Content starts
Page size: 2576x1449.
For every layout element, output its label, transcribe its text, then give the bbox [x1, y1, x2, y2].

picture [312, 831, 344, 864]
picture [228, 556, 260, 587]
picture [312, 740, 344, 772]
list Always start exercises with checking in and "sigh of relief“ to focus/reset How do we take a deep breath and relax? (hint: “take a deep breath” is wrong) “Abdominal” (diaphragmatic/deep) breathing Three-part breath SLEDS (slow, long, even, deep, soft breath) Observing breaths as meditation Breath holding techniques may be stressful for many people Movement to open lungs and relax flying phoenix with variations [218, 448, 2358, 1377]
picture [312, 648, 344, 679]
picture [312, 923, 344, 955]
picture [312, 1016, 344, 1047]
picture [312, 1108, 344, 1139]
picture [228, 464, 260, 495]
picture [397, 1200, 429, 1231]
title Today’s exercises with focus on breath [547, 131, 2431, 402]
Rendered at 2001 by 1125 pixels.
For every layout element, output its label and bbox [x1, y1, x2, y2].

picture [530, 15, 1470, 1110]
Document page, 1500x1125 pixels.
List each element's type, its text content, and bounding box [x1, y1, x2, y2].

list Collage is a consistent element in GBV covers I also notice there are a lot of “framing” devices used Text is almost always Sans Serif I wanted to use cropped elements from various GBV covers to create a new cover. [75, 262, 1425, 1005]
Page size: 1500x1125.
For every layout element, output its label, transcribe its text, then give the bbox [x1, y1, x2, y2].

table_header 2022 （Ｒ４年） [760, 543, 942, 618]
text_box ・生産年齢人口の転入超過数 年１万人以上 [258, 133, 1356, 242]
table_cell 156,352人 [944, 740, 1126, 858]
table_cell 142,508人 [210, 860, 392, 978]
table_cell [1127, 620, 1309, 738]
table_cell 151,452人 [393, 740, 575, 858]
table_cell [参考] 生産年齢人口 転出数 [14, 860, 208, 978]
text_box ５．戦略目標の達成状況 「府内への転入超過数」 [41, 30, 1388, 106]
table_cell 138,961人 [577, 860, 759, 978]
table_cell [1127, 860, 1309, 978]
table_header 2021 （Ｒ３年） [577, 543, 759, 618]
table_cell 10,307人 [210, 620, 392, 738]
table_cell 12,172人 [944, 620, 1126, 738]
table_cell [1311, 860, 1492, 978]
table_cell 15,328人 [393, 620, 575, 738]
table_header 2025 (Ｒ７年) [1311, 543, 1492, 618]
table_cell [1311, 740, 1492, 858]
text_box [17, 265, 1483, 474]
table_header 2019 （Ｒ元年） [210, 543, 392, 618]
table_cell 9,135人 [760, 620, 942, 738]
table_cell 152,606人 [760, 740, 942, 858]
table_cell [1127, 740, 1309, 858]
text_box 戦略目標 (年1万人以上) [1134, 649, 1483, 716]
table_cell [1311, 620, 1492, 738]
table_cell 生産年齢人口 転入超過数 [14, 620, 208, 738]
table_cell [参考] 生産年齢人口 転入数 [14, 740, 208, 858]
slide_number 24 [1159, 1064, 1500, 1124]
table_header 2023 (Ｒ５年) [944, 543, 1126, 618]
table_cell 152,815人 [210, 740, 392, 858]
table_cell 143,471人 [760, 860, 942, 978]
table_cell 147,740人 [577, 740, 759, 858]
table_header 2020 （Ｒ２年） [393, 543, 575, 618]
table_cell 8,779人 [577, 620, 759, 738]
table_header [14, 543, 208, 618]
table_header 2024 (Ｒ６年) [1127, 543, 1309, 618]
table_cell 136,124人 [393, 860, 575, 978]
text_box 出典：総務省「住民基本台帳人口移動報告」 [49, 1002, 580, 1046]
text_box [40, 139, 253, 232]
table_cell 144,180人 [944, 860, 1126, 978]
Content ends
● Exercise aim:
Copy the records above, keeping each line identical.

● Answer for this exercise:
Page size: 2576x1449.
For every layout element, output its label, transcribe its text, then give the bbox [x1, y1, x2, y2].

picture [312, 831, 344, 864]
picture [228, 556, 260, 587]
picture [312, 740, 344, 772]
list Always start exercises with checking in and "sigh of relief“ to focus/reset How do we take a deep breath and relax? (hint: “take a deep breath” is wrong) “Abdominal” (diaphragmatic/deep) breathing Three-part breath SLEDS (slow, long, even, deep, soft breath) Observing breaths as meditation Breath holding techniques may be stressful for many people Movement to open lungs and relax flying phoenix with variations [218, 448, 2358, 1377]
picture [312, 648, 344, 679]
picture [312, 923, 344, 955]
picture [312, 1016, 344, 1047]
picture [312, 1108, 344, 1139]
picture [228, 464, 260, 495]
picture [397, 1200, 429, 1231]
title Today’s exercises with focus on breath [547, 131, 2431, 402]
Rendered at 2001 by 1125 pixels.
For every layout element, output its label and bbox [x1, y1, x2, y2].

picture [530, 15, 1470, 1110]
Document page, 1500x1125 pixels.
List each element's type, its text content, and bounding box [x1, y1, x2, y2].

list Collage is a consistent element in GBV covers I also notice there are a lot of “framing” devices used Text is almost always Sans Serif I wanted to use cropped elements from various GBV covers to create a new cover. [75, 262, 1425, 1005]
Page size: 1500x1125.
For every layout element, output its label, transcribe its text, then give the bbox [x1, y1, x2, y2].

table_header 2022 （Ｒ４年） [760, 543, 942, 618]
text_box ・生産年齢人口の転入超過数 年１万人以上 [258, 133, 1356, 242]
table_cell 156,352人 [944, 740, 1126, 858]
table_cell 142,508人 [210, 860, 392, 978]
table_cell [1127, 620, 1309, 738]
table_cell 151,452人 [393, 740, 575, 858]
table_cell [参考] 生産年齢人口 転出数 [14, 860, 208, 978]
text_box ５．戦略目標の達成状況 「府内への転入超過数」 [41, 30, 1388, 106]
table_cell 138,961人 [577, 860, 759, 978]
table_cell [1127, 860, 1309, 978]
table_header 2021 （Ｒ３年） [577, 543, 759, 618]
table_cell 10,307人 [210, 620, 392, 738]
table_cell 12,172人 [944, 620, 1126, 738]
table_cell [1311, 860, 1492, 978]
table_cell 15,328人 [393, 620, 575, 738]
table_header 2025 (Ｒ７年) [1311, 543, 1492, 618]
table_cell [1311, 740, 1492, 858]
text_box [17, 265, 1483, 474]
table_header 2019 （Ｒ元年） [210, 543, 392, 618]
table_cell 9,135人 [760, 620, 942, 738]
table_cell 152,606人 [760, 740, 942, 858]
table_cell [1127, 740, 1309, 858]
text_box 戦略目標 (年1万人以上) [1134, 649, 1483, 716]
table_cell [1311, 620, 1492, 738]
table_cell 生産年齢人口 転入超過数 [14, 620, 208, 738]
table_cell [参考] 生産年齢人口 転入数 [14, 740, 208, 858]
slide_number 24 [1159, 1064, 1500, 1124]
table_header 2023 (Ｒ５年) [944, 543, 1126, 618]
table_cell 152,815人 [210, 740, 392, 858]
table_cell 143,471人 [760, 860, 942, 978]
table_cell 147,740人 [577, 740, 759, 858]
table_header 2020 （Ｒ２年） [393, 543, 575, 618]
table_cell 8,779人 [577, 620, 759, 738]
table_header [14, 543, 208, 618]
table_header 2024 (Ｒ６年) [1127, 543, 1309, 618]
table_cell 136,124人 [393, 860, 575, 978]
text_box 出典：総務省「住民基本台帳人口移動報告」 [49, 1002, 580, 1046]
text_box [40, 139, 253, 232]
table_cell 144,180人 [944, 860, 1126, 978]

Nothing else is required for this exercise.